What concerns Dr Megson, like many other clinicians in this field, is
the massive increase in the number of children coming to her with this sort
of damage. “Since I’ve been practising, the number of cases has gone up from one in 10,000 to one in 600, and it may be more,” she says. “There are
officially 1,522 cases in the state of Virginia, but I’ve got 1,200 in my
practice, which just covers one district.”
She is certain that vaccination is at least one of the factors fuelling the rise. But although she agrees with Andrew Wakefield’s controversial ideas about the effects of the MMR vaccine on the gut, she is particularly concerned about the vaccine for whooping cough and the “pertussis toxin” it contains. The evidence that she has seen has convinced her that certain children have a genetic susceptibility that makes certain proteins in their bodies vulnerable to damage by the toxin, which can have wide-ranging effects.
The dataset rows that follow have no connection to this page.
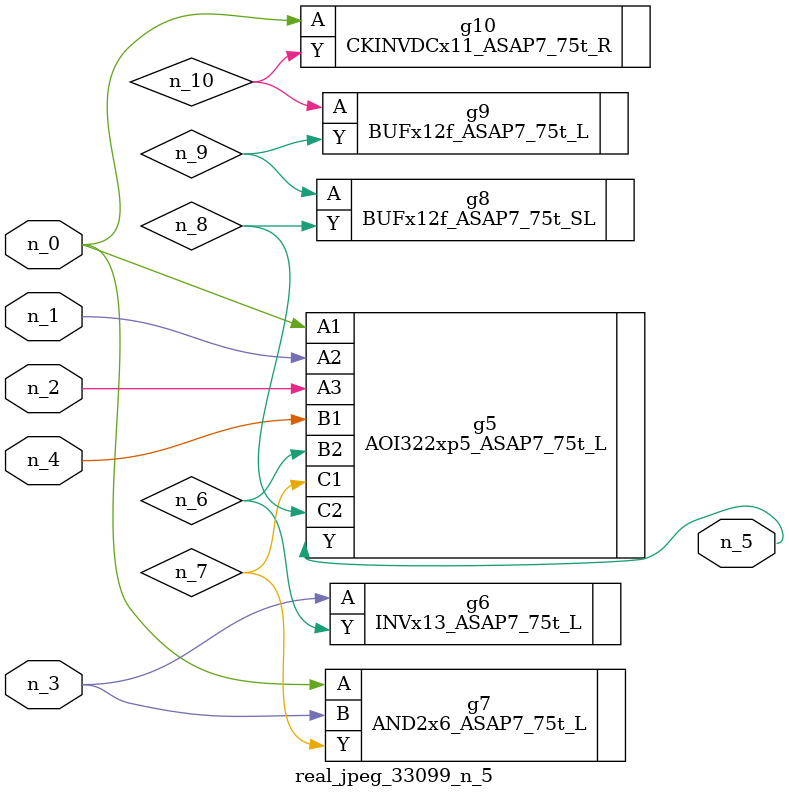
<source format=v>
module real_jpeg_33099_n_5 (n_4, n_0, n_1, n_2, n_3, n_5);

input n_4;
input n_0;
input n_1;
input n_2;
input n_3;

output n_5;

wire n_8;
wire n_6;
wire n_7;
wire n_10;
wire n_9;

AOI322xp5_ASAP7_75t_L g5 ( 
.A1(n_0),
.A2(n_1),
.A3(n_2),
.B1(n_4),
.B2(n_6),
.C1(n_7),
.C2(n_8),
.Y(n_5)
);

AND2x6_ASAP7_75t_L g7 ( 
.A(n_0),
.B(n_3),
.Y(n_7)
);

CKINVDCx11_ASAP7_75t_R g10 ( 
.A(n_0),
.Y(n_10)
);

INVx13_ASAP7_75t_L g6 ( 
.A(n_3),
.Y(n_6)
);

BUFx12f_ASAP7_75t_SL g8 ( 
.A(n_9),
.Y(n_8)
);

BUFx12f_ASAP7_75t_L g9 ( 
.A(n_10),
.Y(n_9)
);


endmodule
</source>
Known as “G proteins”, they are found all over the body, but
especially in the brain and guts, and are involved in boosting or dampening
down the signals coming in from our senses (such as sight via the retina),
as well as controlling such vital pathways as those for fats and glucose.
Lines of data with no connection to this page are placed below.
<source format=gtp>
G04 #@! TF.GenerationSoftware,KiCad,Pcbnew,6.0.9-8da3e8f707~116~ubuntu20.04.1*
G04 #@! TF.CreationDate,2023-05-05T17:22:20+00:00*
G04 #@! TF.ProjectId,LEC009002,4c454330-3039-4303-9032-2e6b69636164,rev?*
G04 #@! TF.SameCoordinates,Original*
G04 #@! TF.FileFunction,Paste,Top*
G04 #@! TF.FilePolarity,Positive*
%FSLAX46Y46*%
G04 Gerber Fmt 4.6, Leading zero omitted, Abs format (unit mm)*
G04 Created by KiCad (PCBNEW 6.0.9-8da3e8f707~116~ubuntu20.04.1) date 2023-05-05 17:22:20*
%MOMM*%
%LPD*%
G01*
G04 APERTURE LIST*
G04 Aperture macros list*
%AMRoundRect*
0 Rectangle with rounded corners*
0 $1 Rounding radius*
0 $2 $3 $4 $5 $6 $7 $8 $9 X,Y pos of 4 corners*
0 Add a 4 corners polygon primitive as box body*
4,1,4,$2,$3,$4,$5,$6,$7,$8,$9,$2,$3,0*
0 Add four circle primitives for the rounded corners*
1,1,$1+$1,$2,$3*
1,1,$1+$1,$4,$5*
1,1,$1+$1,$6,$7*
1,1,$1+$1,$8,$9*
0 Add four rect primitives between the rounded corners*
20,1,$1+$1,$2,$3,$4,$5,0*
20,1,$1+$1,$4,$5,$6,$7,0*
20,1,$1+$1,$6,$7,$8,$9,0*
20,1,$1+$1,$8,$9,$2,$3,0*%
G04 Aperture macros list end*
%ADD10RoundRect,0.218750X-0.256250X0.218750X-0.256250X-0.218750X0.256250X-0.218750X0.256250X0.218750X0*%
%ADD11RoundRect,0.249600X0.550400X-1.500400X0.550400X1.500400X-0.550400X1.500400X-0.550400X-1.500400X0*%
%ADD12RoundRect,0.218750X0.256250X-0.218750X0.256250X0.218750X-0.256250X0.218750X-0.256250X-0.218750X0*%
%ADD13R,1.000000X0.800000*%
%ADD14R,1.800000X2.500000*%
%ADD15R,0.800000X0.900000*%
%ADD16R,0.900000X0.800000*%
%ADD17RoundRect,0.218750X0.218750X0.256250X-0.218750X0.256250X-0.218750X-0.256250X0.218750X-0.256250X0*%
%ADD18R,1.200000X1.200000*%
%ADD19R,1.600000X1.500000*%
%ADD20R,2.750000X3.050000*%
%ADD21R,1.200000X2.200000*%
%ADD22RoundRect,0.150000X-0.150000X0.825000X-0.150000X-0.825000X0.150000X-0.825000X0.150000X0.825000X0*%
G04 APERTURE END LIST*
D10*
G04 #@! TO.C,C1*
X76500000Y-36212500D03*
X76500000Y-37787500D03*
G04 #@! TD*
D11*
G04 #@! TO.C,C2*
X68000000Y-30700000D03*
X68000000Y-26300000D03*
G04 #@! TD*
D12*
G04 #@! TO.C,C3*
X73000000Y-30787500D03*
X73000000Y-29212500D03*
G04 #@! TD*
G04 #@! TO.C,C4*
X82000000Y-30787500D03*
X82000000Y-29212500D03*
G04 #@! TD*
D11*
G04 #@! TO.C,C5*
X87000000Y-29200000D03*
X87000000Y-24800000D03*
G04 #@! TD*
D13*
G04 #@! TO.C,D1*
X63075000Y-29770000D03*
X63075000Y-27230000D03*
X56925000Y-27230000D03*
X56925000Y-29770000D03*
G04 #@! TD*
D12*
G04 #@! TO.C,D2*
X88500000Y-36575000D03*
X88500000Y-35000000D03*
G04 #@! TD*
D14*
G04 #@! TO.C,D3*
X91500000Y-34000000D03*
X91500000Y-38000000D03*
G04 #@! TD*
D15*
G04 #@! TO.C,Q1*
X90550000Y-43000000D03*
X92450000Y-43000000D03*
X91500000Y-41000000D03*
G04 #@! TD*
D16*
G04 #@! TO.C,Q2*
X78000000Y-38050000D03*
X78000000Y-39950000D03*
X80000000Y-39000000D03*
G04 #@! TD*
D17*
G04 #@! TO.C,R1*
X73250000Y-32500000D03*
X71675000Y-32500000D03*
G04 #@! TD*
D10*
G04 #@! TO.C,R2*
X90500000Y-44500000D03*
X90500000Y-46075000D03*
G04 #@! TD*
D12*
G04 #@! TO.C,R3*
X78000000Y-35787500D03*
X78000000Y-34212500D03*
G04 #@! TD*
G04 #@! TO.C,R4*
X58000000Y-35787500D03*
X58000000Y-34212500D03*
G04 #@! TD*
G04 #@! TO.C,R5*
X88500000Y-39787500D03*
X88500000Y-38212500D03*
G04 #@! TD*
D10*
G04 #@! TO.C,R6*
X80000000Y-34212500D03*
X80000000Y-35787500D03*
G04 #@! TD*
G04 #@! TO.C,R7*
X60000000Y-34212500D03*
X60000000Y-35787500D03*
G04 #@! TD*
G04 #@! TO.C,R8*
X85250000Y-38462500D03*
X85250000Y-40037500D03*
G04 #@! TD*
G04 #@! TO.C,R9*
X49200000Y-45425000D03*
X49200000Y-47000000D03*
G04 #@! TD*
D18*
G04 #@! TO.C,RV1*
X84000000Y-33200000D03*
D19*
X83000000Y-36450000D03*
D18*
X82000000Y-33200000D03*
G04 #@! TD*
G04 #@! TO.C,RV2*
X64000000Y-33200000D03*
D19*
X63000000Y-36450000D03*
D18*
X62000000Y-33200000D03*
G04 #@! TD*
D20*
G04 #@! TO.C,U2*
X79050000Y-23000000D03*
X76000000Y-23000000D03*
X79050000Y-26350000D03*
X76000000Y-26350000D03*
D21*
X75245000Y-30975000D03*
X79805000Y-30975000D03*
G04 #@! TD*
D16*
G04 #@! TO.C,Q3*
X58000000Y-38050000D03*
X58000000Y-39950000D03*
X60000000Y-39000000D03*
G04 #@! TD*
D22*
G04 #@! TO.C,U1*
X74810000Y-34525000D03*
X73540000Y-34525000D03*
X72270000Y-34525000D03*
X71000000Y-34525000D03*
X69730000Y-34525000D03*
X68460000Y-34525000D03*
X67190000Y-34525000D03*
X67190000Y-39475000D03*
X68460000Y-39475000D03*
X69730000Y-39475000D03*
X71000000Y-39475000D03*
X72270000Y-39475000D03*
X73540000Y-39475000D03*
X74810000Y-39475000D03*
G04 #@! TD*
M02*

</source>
The scary visual world of the children provides a close-up of how
far-reaching the damage can be.
The theory is that receptors in the brain that control the “rod” cells
in the retina have been affected by the whooping-cough vaccine. Rods are the cells that convey shading and depth, and allow us to see in black and white in the dark. They are more thickly clustered around the edge of the retina.
“When these children look away from you,” says Dr Megson, “they are turning their eyes so that the light reflected from your face lands on the outside of their retina, where the rods still have some function.”
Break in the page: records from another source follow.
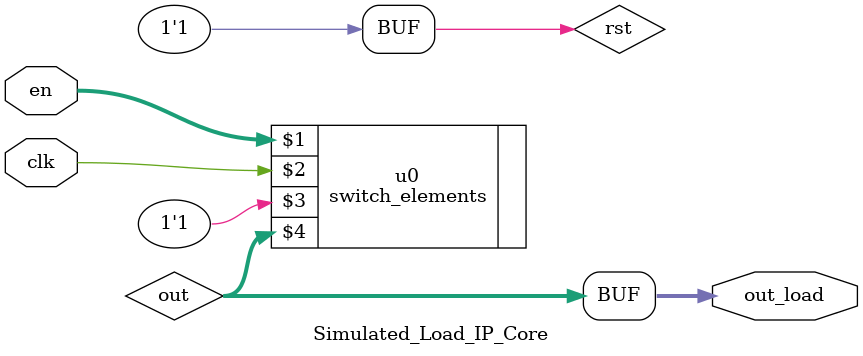
<source format=v>
`timescale 1ns / 1ps



module Simulated_Load_IP_Core(
    input  [31:0] en,
    input clk,
    output [31:0] out_load
    );
    

    parameter NUM_OF_COARSE_MODULES = 9;
    parameter NUM_OF_FINE_MODULES = 9;
    parameter SIZE_PER_COARSE_MODULE = 1000;
    parameter SIZE_PER_FINE_MODULE = 100;
    localparam NUM_OF_MODULES = NUM_OF_COARSE_MODULES + NUM_OF_FINE_MODULES;
    
    //wire [NUM_OF_MODULES:0] output_xor;
    reg [NUM_OF_MODULES:0] output_xor;
    //reg[NUM_OF_COARSE_MODULES:0] out_load = 0;
    
    wire rst = 1;
    wire [31:0]out;
    switch_elements u0(en, clk, rst, out);
    assign out_load = out;
    
    //assign out_load = output_xor[NUM_OF_MODULES];

endmodule


</source>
Controversial as her theory is, what has made her clinic in Richmond,
Virginia, such a magnet for desperate parents is that it leads to a form of
treatment that seems to be having considerable success. The key to getting
the G-protein pathways working again is a form of natural vitamin A. “The
results can be dramatic,” says Dr Megson. “Within a few days, these children
regain eye contact. They may start looking at their mother and speaking.
Watching it happen, you get a strong sense of something being unblocked.”
It is vital to use unsaturated “cis” vitamin A, as found in cold-water
fish such as salmon or cod, as well as liver, kidney and milk fat.
“These are foods that children often don’t get in modern diets,” says Dr Megson. “Synthetic vitamin A, the sort often found in supplements and cereals, can actually make matters worse because it has to be properly absorbed. This in turn needs a healthy gut, but many of these children have damage to the gut due to food allergies and overuse of antibiotics.” That is why treatment is usually supported by removing certain foods from the diet, most commonly wheat and milk, and giving probiotics – beneficial gut bacteria.